Assembling Your Stirling Engine
1. Take the power cylinder and push the
power piston/shaft through the centre. The
thread on the shaft should be protruding from
the thinnest part of the power cylinder. Make
sure the piston moves through easily. Check for
any debris in the power cylinder. Then remove
the power cylinder until later.
2. Take the displacer cylinder and add the
two ‘o’ rings as shown on the diagram. They
will be a tight fit.
3. Take the displacer cylinder and place
cylinder base at one of the ends.
4. Place them both on a solid surface and press
down hard so the cylinder base fits over the ‘o’
rings to create a good seal.
5. Take one of the lower springs and place in
the bottom of the displacer cylinder.
6. Take the power cylinder and push onto the
top of displacer cylinder.
7. Add the cylinder nut onto the thread. Make
sure there is a 3mm gap of thread below the
nut.
8. Take the power cylinder and push the
power piston/shaft through the centre. The
thread on the shaft should be protruding from
the thinnest part of the power cylinder (shown
on the left of the diagram).
9. Take the cylinder cap and screw it on to
the power cylinder. Make sure it is on tight and
the nut does not move (there should still be a
3mm gap of thread below the nut).
10. Take the upper spring; fold it over the top
of the power piston/shaft as shown in the
diagram.
11. Screw the piston nut onto the power
piston/shaft. Make sure there is a 1mm gap of
thread below the nut.
12. Screw the counter weight onto the power
piston/shaft. Make sure there is a 1mm gap of
thread below the nut. Make sure it is on tight
and the nut does not move (there should still be
a 1mm gap of thread below the nut).
13. The end of the power piston/shaft should
just touch or be just above the lower spring. If
it is not, adjust the nuts according.
14. Take off the power cylinder and insert the
displacer piston. It SHOULD NOT be glued or
fixed in anyway. This is a free piston.
15. Put the power cylinder back on the
displacer cylinder. Prepare a cup of freshly
boiled water. Place the cup/mug cover on the
cup/mug. Then place the finished Stirling
engine onto of the cover. Wait a minute and
gently tap the counter weight.
How the Stirling Engine Works
Cooling Phase (Far left) – The displacer piston (large piston) is begins to drop.
The air in the Stirling engine is beginning to cool ready for the contraction phase.
Contraction Phase (Second from left) – The Cooling phase has just finished.
The overall temperature of the air inside the Stirling engine has dropped and
hence the internal air pressure is dropping.

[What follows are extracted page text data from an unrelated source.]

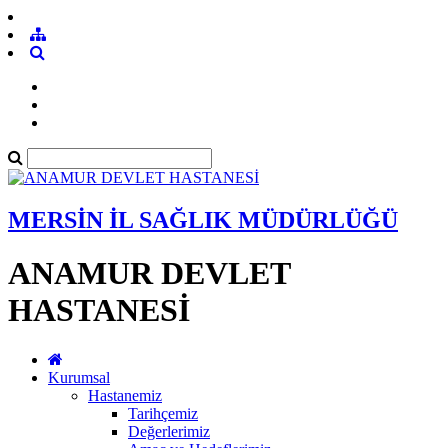
MERSİN İL SAĞLIK MÜDÜRLÜĞÜ
ANAMUR DEVLET
HASTANESİ
Kurumsal
Hastanemiz
Tarihçemiz
Değerlerimiz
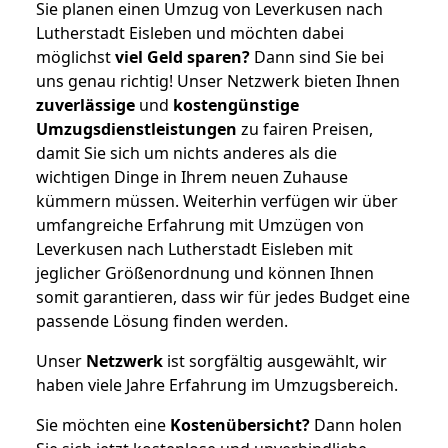
Sie planen einen Umzug von Leverkusen nach
Lutherstadt Eisleben und möchten dabei
möglichst
viel Geld sparen?
Dann sind Sie bei
uns genau richtig! Unser Netzwerk bieten Ihnen
zuverlässige
und
kostengünstige
Umzugsdienstleistungen
zu fairen Preisen,
damit Sie sich um nichts anderes als die
wichtigen Dinge in Ihrem neuen Zuhause
kümmern müssen. Weiterhin verfügen wir über
umfangreiche Erfahrung mit Umzügen von
Leverkusen nach Lutherstadt Eisleben mit
jeglicher Größenordnung und können Ihnen
somit garantieren, dass wir für jedes Budget eine
passende Lösung finden werden.
Unser
Netzwerk
ist sorgfältig ausgewählt, wir
haben viele Jahre Erfahrung im Umzugsbereich.
Sie möchten eine
Kostenübersicht?
Dann holen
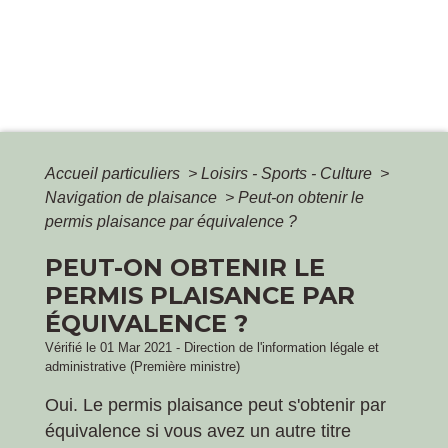
Accueil particuliers
>
Loisirs - Sports - Culture
>
Navigation de plaisance
>
Peut-on obtenir le
permis plaisance par équivalence ?
PEUT-ON OBTENIR LE
PERMIS PLAISANCE PAR
ÉQUIVALENCE ?
Vérifié le 01 Mar 2021 - Direction de l'information légale et
administrative (Première ministre)
Oui. Le permis plaisance peut s'obtenir par
équivalence si vous avez un autre titre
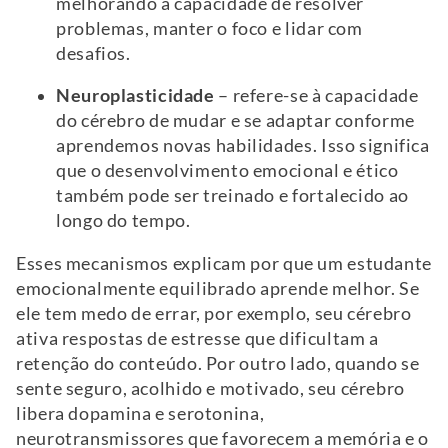
melhorando a capacidade de resolver
problemas, manter o foco e lidar com
desafios.
Neuroplasticidade
– refere-se à capacidade
do cérebro de mudar e se adaptar conforme
aprendemos novas habilidades. Isso significa
que o desenvolvimento emocional e ético
também pode ser treinado e fortalecido ao
longo do tempo.
Esses mecanismos explicam por que um estudante
emocionalmente equilibrado aprende melhor. Se
ele tem medo de errar, por exemplo, seu cérebro
ativa respostas de estresse que dificultam a
retenção do conteúdo. Por outro lado, quando se
sente seguro, acolhido e motivado, seu cérebro
libera dopamina e serotonina,
neurotransmissores que favorecem a memória e o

The power piston (small piston) is
being pulled down by this pressure drop. The displacer piston (large piston) is
now at the bottom and the cooling has reached its peek.
Heating Phase (Second from right) – The displacer piston (large piston) is has
been pushed up by the spring. The air under the displacer piston begins to heat
up.
Expansion Phase (Far right) – The overall temperature of the air inside the
Stirling engine has increased and so has the air pressure. The air is expanding
and the power piston is being pushed up. The displacer piston (large piston) is
now at the top, heating is at its peek. The cycle will repeat until the difference in
temperature between the top and bottom plates are too small.